= Beginning of Section =
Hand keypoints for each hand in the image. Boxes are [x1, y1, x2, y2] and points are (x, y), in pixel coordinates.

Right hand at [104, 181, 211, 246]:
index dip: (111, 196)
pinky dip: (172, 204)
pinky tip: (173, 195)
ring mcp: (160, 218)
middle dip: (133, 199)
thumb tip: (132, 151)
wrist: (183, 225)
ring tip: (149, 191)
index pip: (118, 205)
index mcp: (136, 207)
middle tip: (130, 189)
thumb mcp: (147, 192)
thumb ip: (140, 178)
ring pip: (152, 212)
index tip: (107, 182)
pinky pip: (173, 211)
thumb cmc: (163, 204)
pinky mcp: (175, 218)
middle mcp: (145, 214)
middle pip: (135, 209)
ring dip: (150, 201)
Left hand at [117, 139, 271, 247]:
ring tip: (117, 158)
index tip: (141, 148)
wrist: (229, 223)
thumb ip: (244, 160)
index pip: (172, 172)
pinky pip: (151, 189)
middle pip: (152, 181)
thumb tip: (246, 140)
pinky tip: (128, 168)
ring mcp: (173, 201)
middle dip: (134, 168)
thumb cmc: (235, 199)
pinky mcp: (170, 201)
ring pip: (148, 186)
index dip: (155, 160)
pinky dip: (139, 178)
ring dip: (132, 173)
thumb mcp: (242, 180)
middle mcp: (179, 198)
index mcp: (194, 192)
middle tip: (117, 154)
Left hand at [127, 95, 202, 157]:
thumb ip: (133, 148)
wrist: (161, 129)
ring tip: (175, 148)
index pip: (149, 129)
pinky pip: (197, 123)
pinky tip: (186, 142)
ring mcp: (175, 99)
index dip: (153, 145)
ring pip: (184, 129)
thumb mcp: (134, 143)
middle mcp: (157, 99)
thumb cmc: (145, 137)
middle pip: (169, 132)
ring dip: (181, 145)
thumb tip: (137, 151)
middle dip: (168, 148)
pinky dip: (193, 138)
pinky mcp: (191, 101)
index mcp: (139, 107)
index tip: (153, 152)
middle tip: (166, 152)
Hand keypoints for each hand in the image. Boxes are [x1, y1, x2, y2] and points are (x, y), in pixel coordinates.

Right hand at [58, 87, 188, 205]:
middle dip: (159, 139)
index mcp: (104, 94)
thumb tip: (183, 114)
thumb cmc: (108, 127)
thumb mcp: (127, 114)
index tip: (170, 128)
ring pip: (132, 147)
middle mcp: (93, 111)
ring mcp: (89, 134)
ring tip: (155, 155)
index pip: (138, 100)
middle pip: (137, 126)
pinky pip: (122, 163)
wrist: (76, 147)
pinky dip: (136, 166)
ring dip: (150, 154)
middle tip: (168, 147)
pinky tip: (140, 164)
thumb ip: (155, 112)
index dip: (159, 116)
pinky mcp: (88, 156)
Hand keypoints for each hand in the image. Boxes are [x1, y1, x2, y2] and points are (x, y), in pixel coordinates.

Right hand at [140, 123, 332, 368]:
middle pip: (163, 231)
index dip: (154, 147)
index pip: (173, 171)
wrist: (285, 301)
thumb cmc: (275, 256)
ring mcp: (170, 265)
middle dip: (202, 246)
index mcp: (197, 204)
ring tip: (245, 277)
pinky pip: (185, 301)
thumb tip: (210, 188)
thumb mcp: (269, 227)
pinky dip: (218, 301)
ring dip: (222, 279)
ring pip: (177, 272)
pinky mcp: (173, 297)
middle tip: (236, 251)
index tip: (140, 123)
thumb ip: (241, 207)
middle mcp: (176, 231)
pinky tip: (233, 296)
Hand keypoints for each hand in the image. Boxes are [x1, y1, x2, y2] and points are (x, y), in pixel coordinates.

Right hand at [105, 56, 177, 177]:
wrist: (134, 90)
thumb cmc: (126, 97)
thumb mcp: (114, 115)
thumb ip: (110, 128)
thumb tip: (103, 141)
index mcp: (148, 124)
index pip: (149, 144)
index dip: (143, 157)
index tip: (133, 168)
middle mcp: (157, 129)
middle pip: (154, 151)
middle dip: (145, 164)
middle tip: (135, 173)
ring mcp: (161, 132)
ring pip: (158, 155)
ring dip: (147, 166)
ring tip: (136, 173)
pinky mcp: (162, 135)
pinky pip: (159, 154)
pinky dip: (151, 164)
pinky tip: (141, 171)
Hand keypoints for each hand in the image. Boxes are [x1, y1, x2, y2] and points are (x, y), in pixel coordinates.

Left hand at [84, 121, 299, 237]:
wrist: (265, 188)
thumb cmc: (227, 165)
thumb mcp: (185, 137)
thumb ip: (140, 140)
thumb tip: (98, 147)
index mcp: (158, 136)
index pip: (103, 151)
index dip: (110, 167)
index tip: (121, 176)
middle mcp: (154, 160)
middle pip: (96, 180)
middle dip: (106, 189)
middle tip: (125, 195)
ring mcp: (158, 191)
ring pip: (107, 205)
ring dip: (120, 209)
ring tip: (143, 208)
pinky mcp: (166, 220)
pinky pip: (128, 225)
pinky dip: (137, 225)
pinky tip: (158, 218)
= End of Section =
--- What you have to do ---
Lines from the one holding "pinky mcp: (88, 156)" to the last line of the records: return these exactly, and only these.

--- Answer space ---
pinky mcp: (88, 156)
Hand keypoints for each hand in the image. Boxes are [x1, y1, x2, y2] and points are (x, y), in pixel coordinates.

Right hand at [140, 123, 332, 368]:
middle pip: (163, 231)
index dip: (154, 147)
index pip: (173, 171)
wrist: (285, 301)
thumb cmc: (275, 256)
ring mcp: (170, 265)
middle dip: (202, 246)
index mcp: (197, 204)
ring tip: (245, 277)
pinky pip: (185, 301)
thumb tip: (210, 188)
thumb mcp: (269, 227)
pinky dip: (218, 301)
ring dip: (222, 279)
ring pip: (177, 272)
pinky mcp: (173, 297)
middle tip: (236, 251)
index tip: (140, 123)
thumb ip: (241, 207)
middle mcp: (176, 231)
pinky tip: (233, 296)
Hand keypoints for each hand in the image. Boxes are [x1, y1, x2, y2] and points are (x, y), in pixel coordinates.

Right hand at [105, 56, 177, 177]:
wrist: (134, 90)
thumb cmc: (126, 97)
thumb mcp: (114, 115)
thumb ip: (110, 128)
thumb tip: (103, 141)
index mcp: (148, 124)
index pip: (149, 144)
index dip: (143, 157)
index tip: (133, 168)
middle mcp: (157, 129)
middle pip: (154, 151)
middle dip: (145, 164)
middle tip: (135, 173)
ring mcp: (161, 132)
ring pip: (158, 155)
ring dip: (147, 166)
ring tip: (136, 173)
pinky mcp: (162, 135)
pinky pip: (159, 154)
pinky dip: (151, 164)
pinky tip: (141, 171)
Hand keypoints for each hand in the image. Boxes are [x1, y1, x2, y2] and points are (x, y), in pixel coordinates.

Left hand at [84, 121, 299, 237]:
wrist: (265, 188)
thumb cmc: (227, 165)
thumb mcp: (185, 137)
thumb ip: (140, 140)
thumb tip: (98, 147)
index mcp: (158, 136)
index pip: (103, 151)
index dip: (110, 167)
index tip: (121, 176)
middle mcp: (154, 160)
middle pip: (96, 180)
middle dip: (106, 189)
middle tip: (125, 195)
ring mcp: (158, 191)
ring pip: (107, 205)
ring dip: (120, 209)
ring tip: (143, 208)
pinky mcp: (166, 220)
pinky pip: (128, 225)
pinky dip: (137, 225)
pinky tip: (158, 218)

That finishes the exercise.